You don’t need the nuclear channel open any more so close that down. To get started, hit ‘m’ to measure the nuclear region (NUC). Here’s where the magic starts. Use [Edit > Selection > Enlarge] and enter a value that fits your experiment (ideally using a positive control of something you know is peri-nuclear). Below, I’ve used a value of 15 pixels.
Measure again, this value minus your previous measurement will constitute the perinuclear (PN) measurement.
Finally, using the polygonal selection tool (3rd from left), select the outer boundaries of the cell. Try to get as close as you can whilst still including all of the cell. Because the background has been subtracted it doesn’t matter if you select some background as it will be effectively zero. Measure again, this it your TOTAL intensity.
ANOTHER PROTIP: For ultimate reproducibility, it’s worth keeping a record of the selections, so you can come back to them later if need be. For each selection, hit ‘t’ or [Edit > Selection > Add to Manager] from where you can save or recall the ROIs.
Crunching the Numbers
Under [Edit > Options > Input/Output] make sure “Copy Column Headers” is selected, so you’re not stuck trying to remember what each of the values is.
Copy the data out into Excel or your favourite spreadsheet application
NOTE: You will have two values for integrated density which are the same for uncalibrated images. If in doubt use the Raw Integrated Density which is the sum of pixel intensity values.
As the background has been subtracted already, the analysis is very simple:
To calculate the nuclear fraction divide the NUCLEAR Integrated Density by the TOTAL Integrated Density.
To calculate the perinuclear fraction, subtract the NUCLEAR Intensity from the PERINUCLEAR intensity and divide this value by the TOTAL intensity.

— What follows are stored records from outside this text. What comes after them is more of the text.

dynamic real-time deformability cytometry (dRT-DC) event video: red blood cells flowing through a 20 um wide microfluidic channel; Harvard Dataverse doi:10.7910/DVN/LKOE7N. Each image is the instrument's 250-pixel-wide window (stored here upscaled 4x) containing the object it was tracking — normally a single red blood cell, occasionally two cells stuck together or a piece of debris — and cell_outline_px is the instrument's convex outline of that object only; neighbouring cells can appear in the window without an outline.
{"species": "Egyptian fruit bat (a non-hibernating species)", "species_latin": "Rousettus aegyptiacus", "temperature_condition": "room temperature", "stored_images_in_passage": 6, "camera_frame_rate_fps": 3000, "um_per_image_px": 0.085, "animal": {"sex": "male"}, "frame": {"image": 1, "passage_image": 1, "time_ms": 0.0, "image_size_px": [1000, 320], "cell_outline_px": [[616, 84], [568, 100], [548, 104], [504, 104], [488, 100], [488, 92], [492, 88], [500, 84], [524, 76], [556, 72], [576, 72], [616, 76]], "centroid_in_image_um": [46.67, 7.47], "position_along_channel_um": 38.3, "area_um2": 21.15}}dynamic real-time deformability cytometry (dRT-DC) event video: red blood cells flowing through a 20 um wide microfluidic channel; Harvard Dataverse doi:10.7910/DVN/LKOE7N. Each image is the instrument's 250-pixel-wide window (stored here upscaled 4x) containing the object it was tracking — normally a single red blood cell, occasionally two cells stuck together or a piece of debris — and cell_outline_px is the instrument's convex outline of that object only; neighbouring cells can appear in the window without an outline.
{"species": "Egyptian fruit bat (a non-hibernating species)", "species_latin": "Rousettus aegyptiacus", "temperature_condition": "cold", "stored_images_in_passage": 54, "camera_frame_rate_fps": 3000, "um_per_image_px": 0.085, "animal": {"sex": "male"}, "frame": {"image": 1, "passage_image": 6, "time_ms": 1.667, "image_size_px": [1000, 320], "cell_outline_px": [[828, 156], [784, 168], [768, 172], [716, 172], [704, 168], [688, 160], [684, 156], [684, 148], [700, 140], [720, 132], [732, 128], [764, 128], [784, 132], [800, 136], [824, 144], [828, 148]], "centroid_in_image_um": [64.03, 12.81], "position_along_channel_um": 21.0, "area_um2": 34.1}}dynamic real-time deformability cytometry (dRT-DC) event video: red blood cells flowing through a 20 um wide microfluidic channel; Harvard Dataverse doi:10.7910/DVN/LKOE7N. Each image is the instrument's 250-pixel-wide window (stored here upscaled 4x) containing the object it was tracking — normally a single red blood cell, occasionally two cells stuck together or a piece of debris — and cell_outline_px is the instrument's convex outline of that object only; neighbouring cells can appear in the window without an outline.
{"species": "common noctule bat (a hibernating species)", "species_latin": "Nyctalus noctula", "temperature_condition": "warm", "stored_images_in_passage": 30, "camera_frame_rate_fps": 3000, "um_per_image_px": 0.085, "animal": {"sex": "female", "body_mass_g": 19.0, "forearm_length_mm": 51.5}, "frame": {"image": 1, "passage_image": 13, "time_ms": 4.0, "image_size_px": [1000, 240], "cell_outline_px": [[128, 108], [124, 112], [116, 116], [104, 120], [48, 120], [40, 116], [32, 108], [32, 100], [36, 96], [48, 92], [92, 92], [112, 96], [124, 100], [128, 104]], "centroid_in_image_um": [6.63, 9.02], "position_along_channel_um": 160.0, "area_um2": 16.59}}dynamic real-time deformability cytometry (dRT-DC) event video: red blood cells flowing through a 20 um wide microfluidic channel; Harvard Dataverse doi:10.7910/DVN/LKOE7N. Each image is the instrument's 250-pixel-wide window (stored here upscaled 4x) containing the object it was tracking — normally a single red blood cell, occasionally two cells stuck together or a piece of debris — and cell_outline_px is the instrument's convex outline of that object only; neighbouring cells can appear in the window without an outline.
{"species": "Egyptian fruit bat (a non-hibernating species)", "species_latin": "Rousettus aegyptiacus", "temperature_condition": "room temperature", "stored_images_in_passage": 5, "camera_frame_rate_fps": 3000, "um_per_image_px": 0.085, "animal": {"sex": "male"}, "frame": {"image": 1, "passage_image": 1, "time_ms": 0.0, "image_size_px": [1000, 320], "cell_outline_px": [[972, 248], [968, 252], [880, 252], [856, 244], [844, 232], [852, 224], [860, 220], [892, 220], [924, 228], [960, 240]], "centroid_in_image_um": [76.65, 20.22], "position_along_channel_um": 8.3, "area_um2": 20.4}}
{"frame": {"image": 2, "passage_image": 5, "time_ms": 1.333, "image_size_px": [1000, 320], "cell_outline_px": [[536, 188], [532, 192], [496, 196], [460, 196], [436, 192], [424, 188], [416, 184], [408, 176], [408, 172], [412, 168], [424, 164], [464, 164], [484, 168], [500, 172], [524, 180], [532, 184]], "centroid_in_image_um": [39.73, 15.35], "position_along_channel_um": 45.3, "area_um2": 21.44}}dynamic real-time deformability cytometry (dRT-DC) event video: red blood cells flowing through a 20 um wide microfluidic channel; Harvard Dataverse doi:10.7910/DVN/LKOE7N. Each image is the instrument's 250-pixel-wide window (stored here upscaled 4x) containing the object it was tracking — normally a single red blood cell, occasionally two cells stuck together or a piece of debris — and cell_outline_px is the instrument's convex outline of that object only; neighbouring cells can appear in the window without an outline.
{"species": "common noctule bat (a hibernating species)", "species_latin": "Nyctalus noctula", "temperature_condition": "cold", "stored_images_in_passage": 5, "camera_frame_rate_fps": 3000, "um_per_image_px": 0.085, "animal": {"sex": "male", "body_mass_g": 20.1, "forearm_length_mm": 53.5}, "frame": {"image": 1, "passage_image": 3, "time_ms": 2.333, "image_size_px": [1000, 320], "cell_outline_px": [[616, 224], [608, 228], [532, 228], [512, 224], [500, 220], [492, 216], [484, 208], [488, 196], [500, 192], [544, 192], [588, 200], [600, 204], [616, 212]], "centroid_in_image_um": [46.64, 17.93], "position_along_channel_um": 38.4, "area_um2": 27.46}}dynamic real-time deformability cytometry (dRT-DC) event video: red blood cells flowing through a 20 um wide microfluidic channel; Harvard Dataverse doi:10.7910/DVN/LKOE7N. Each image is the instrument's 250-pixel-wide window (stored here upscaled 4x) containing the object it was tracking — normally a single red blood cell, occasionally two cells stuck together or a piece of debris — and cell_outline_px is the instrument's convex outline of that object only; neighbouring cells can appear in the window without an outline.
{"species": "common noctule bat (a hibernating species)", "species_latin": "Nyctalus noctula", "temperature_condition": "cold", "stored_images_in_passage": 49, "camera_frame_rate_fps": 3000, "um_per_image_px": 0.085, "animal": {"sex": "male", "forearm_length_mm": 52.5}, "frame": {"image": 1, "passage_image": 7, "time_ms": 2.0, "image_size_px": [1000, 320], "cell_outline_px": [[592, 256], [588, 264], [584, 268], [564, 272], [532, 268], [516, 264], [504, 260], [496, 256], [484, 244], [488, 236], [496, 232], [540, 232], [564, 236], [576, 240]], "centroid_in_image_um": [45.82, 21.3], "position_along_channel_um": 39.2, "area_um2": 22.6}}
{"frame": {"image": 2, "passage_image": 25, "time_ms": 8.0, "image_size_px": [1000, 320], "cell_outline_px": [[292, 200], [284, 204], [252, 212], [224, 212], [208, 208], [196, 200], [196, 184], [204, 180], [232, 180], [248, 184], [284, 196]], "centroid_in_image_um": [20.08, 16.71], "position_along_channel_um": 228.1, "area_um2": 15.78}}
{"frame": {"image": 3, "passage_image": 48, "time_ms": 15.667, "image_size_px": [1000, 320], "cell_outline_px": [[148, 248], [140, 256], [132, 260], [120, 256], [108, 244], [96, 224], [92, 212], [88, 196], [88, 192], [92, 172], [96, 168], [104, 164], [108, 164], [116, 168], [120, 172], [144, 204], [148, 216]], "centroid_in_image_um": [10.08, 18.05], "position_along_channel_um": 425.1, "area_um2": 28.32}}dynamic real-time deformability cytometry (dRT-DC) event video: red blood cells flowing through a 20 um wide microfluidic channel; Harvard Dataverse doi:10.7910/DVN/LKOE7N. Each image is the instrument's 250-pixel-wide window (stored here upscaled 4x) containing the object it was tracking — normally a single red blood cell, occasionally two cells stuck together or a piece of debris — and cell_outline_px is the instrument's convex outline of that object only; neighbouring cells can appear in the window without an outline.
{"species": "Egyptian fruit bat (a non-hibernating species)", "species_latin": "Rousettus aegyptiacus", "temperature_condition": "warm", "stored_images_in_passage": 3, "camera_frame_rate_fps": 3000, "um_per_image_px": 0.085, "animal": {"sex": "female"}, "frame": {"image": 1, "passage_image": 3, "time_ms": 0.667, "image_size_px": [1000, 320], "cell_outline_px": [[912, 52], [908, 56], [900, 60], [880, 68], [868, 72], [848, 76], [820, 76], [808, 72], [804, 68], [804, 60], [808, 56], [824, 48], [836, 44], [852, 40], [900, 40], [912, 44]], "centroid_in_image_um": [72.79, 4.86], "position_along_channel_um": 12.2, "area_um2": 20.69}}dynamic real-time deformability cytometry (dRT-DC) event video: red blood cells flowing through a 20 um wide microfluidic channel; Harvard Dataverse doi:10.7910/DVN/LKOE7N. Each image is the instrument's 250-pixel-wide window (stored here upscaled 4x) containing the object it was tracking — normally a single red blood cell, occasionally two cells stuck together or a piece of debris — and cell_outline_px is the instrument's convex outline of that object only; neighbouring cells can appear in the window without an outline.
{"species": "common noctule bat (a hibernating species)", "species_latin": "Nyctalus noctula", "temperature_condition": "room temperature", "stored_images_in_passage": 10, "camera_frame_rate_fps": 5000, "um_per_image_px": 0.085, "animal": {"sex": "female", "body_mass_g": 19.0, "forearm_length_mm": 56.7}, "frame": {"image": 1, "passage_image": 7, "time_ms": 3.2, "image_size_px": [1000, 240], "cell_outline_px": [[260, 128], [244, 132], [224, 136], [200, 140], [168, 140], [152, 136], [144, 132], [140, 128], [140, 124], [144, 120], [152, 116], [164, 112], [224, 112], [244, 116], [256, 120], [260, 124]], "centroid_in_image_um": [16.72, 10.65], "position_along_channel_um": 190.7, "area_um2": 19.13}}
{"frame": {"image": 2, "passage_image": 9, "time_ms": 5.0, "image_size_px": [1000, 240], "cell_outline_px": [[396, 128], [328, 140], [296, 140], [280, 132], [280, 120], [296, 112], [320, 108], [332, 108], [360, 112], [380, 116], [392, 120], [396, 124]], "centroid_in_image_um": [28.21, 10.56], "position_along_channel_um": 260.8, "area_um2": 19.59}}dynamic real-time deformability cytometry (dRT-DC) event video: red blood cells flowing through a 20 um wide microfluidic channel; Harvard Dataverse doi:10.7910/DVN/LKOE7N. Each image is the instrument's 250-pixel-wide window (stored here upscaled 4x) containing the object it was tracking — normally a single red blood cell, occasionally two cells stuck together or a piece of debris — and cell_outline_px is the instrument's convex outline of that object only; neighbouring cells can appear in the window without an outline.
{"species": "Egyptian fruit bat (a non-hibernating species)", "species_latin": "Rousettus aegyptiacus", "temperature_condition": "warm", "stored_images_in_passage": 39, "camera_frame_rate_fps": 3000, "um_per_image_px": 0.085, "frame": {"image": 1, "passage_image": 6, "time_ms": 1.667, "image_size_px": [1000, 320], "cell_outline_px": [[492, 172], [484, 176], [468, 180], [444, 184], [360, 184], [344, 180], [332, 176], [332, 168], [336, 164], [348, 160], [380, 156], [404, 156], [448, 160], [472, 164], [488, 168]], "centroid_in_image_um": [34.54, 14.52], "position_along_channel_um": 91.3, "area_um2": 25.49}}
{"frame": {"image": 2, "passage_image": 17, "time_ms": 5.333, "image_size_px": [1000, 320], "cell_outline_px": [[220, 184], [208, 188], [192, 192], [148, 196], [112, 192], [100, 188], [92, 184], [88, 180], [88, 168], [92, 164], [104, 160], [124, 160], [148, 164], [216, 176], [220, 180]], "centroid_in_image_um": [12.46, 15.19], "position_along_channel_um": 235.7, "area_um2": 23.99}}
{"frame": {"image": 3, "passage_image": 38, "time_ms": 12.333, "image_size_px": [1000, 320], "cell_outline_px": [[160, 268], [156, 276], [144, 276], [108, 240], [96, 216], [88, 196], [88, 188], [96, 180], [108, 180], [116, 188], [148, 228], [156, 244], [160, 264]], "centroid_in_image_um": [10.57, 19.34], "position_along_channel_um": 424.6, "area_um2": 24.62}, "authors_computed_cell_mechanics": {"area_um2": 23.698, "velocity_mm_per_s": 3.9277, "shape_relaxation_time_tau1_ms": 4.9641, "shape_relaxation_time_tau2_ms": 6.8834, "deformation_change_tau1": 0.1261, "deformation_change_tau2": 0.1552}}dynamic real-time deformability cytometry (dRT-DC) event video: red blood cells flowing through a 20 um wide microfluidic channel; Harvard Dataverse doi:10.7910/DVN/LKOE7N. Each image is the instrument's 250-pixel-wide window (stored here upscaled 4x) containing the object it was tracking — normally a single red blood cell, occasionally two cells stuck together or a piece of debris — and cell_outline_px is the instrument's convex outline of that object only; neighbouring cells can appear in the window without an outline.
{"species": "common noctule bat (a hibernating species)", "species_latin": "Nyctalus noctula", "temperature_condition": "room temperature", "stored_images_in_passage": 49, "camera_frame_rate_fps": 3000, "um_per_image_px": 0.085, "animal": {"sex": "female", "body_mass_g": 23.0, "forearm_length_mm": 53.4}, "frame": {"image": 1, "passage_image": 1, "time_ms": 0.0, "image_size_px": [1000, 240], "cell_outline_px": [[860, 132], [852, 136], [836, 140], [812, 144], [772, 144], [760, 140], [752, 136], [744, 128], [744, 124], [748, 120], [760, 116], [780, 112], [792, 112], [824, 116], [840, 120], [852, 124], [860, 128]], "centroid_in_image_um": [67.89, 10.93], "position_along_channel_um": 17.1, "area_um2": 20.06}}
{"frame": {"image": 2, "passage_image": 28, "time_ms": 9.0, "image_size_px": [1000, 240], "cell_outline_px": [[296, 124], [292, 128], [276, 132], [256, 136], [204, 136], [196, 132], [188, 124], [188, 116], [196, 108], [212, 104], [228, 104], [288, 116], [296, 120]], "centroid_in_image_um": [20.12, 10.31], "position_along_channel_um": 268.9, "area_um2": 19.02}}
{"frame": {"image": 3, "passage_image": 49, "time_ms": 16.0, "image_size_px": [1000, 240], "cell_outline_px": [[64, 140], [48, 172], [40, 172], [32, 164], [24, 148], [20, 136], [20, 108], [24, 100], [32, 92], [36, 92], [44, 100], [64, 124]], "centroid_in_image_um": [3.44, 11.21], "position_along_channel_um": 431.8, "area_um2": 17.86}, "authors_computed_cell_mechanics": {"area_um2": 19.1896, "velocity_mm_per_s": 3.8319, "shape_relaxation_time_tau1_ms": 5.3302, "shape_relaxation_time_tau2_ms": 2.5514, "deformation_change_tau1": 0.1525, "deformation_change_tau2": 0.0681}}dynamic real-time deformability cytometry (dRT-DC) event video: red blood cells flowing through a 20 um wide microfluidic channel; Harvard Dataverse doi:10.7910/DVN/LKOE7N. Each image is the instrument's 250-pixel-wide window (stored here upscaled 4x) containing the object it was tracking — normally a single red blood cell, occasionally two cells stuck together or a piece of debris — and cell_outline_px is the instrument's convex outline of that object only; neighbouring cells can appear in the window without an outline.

To calculate the remainder, subtract the former two fractions from 1 to get the fraction that is neither in the nucleus nor the perinuclear region.
Repeat for all of your cells, then calculate the mean nuclear, perinuclear and other fractions as well as the standard deviations if it so pleases you.
You can plot the data any way you please, however two suggestions that come to mind would be a stacked column (below left) or a clustered column. Here the clustered data are plotted +/- standard deviation of the mean.